We’ll get to my personal opinion in a little bit. First, let’s get to some tips to help you with this technique! It’s time to put your learning caps on!



1. Sit square in front of the sewing machine – This is not rocket science, but it is non-negotiable. I know some of us have tiny makeshift workstations on the corner of our dining tables or are crammed in the guest bedroom somewhere. You need to make yourself some space, even if its temporary.

So get some elbow room and then cozy up to your machine. You will need to be in complete control here.

2. Very closely watch where your needle pierces your fabric. – Your seems are more than likely very straight lines for this quilting technique. You don’t need to be looking ahead to see where you’re going or when that big corner is coming. You need to focus on exactly where you are at this very second in your sewing. Needle to fabric is where your eyes need to be. 

3. Placement of your hands – Any wiggle of your fabric is going to take the stitching out of this very small margin that you are aiming for. You’re going to get a wobble in your perfectly straight line and end up having to get the seam ripper out. So keep your hands engaged on the quilt the.entire.time. No free willy-nilly letting the universe take over. No exceptions.

So the above picture was not ‘wiggled’ on purpose. I was quilting this piece and I thought I should grab my camera and photograph this process to show you this technique. – I kid you not, I looked away for 2 seconds and BAM. I got off track.

Above and below that wiggle is stitched invisibly even though I’m clearly using black thread. It disappears into the line between the 2 fabrics.

…Just so you know who you are dealing with here… I don’t make mistakes on purpose so I can show you what a less experienced quilter would do… No no… they come completely naturally to me all the time. You’re welcome.

4. Stitching in the ditch is not a race. – Seriously. If you have to go slow to avoid making a mess of things, go slow. You must maintain control if you want to keep your stitches invisible. If your machine has a speed control, USE IT! Better to go slow and get it right than to speed along and have to spend time with the seam ripper later.

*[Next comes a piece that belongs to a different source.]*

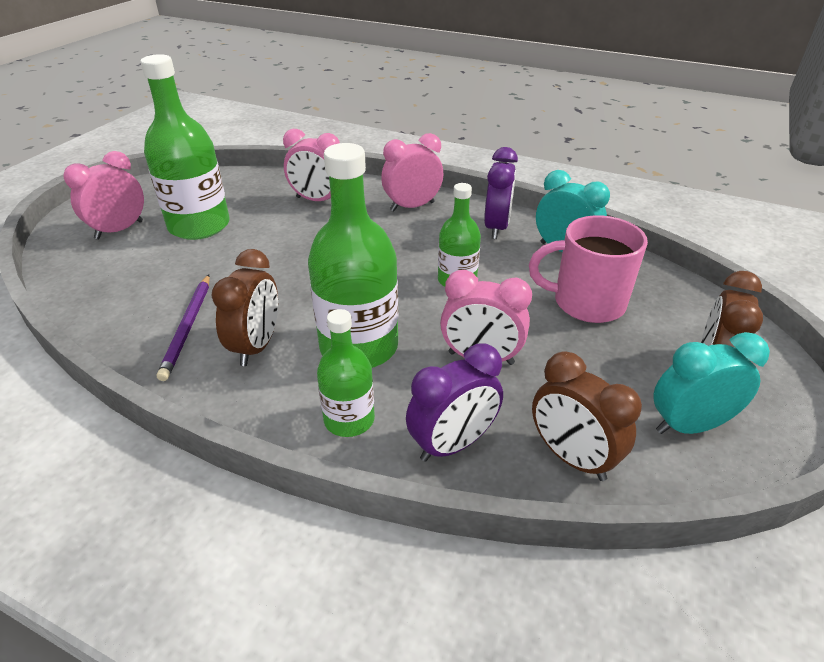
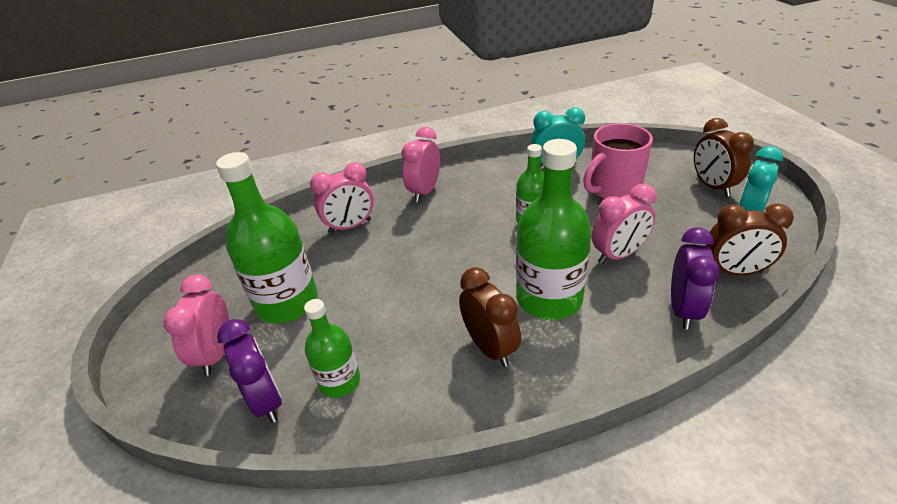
camera: 40 degrees left, 0 degrees up
(188, 327) = (420, 374): purple pencil -> none
(349, 419) = (617, 342): green bottle -> green bottle (339, 381)
(496, 227) = (498, 174): purple clock -> purple clock (266, 400)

6. Pressing matters! – Your seams must all lay flat with no pleating of the seam allowances behind your seam line, no bunching of the fabric. Just pressed beautiful flat seams. Got it? If you hit a bump or a snag when stitching in the ditch, you’ll get a wiggle. We already went over wiggles in step #3. We don’t want them, ok?

6. And finally, take the time to switch your sewing foot to the right one – You’ll hear me say this again and again because I was THAT GIRL in my early quilting days… I never changed the sewing foot on my first machine. Like, EVER. (I know… ugh.)

So now that I know better, I’m going to try to save you from those stupid mistakes. I have been scolded by many women that I look up to so please don’t send me hate mail, ok? Thankfully, I know better now. The right tools make all the difference in your finished product.

This is the foot you want for stitching in the ditch.

See that little bar there in the middle? That shows where your needle will go. Watch it, guide your quilt with it in the middle of your seam and it will be totally golden.